While FREs are afforded substantial discretion when applying the guiding principles, they must ultimately satisfy OSFI that adequate procedures are in place, and OSFI will periodically review banks to ensure sound credit risk practices have been adopted. OSFI will also consider credit risk practices when assessing a bank's capital adequacy.
Standardized Deposit-Taking Institutions
Section 2.2 discusses the implementation of IFRS 9's ECL framework as it relates to Standardized DTIs. Note that application of this section is limited to Standardized DTIs that are engaged in the business of lending. A Standardized DTI that determines it is not in the business of lending must notify OSFI and state the basis for this conclusion.
The regulatory burden applicable to Standardized DTIs is substantially reduced relative to IRB-DTIs. The overwhelming majority of guidance provided in the preceding section does not apply to Standardized DTIs.
Structural similarities remain, however.

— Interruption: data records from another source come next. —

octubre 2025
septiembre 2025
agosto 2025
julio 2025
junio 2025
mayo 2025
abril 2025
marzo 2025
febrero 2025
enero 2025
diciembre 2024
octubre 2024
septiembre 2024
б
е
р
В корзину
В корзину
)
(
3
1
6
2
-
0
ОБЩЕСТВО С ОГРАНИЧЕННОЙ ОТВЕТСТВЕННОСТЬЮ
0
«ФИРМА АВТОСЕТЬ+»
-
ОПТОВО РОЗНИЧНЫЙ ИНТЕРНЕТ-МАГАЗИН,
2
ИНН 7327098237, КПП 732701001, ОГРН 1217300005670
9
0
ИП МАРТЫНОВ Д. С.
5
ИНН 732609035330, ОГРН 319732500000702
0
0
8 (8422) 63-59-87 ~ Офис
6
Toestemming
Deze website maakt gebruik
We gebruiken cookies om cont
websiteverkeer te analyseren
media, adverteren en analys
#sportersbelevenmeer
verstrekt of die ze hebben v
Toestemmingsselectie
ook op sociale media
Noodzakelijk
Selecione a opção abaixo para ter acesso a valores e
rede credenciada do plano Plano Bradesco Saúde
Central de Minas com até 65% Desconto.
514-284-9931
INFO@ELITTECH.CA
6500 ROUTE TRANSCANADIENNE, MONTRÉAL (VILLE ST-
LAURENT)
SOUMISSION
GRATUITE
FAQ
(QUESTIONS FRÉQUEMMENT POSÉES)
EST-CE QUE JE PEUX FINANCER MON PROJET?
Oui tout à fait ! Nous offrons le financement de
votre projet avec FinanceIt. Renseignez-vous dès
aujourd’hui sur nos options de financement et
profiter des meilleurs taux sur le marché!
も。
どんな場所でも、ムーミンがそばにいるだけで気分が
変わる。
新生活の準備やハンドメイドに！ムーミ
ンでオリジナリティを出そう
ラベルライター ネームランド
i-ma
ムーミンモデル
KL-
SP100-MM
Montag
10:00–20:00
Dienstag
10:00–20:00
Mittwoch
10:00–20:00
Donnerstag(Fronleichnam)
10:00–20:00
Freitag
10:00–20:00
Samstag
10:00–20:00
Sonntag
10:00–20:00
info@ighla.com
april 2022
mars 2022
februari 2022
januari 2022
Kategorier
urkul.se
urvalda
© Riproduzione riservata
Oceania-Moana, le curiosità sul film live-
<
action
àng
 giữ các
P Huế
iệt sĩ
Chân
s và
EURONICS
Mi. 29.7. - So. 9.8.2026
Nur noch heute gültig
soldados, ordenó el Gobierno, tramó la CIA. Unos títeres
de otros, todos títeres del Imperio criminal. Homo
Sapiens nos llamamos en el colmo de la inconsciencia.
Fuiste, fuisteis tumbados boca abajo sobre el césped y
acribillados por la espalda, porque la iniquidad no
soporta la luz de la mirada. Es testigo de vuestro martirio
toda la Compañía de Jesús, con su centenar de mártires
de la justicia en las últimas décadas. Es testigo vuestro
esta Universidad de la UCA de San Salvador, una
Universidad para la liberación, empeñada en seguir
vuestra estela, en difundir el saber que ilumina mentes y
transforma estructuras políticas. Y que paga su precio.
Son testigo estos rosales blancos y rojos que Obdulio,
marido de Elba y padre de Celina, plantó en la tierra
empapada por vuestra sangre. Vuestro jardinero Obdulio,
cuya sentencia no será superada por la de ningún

All deposit taking institutions (DTIs) are encouraged to exercise discretion and adopt prudent measures commensurate with their impairment obligations under the Draft Guideline.
Furthermore, DTIs must pre-notify OSFI of any material changes to their ECL methodology or level.
Chapter Three: Disclosures
Chapter Three of the Draft Guideline specifies the disclosure obligations applicable to life insurance enterprises, property & casualty (P&C) insurance enterprises and derivatives transactions applicable to all FREs.
Annual Disclosures for Life Insurance Enterprises
OSFI expects life insurance enterprises to include the disclosures required by the Draft Guideline and IFRS 9 in their annual OSFI return or by way of a supplementary management report appended thereto.
The annual return should further disclose an aggregate statement of financial position value and the fair value of investments. Life insurance enterprises should also identify significant risks to their business, including, among others, policy liabilities; delineate the responsibilities of senior management in this regard; and discuss risk management strategies.
Annual Disclosures for Property & Casualty Insurance Enterprises
In addition to complying with the life insurance enterprise disclosure obligations discussed above, P&C insurance enterprises must also include information on reinsurance transactions in the notes to their financial statements.
The Draft Guideline maintains OSFI's existing derivatives disclosure regime, save for removing disclosures that are now covered by IFRS and BCBS's Pillar 3.
OSFI has invited industry to comment on the Draft Guideline by May 6, 2016. Comments may be provided directly to OSFI via email to: Renée Chen, Director, Accounting Policy Division (Renee.Chen@osfi-bsif.gc.ca) or through industry associations.
The final guideline will apply to FREs with annual periods beginning on or after January 1, 2018, subject to the early adoption exception applicable to D-SIBs, in which case IFRS 9 should be adopted for the period commencing November 1, 2017.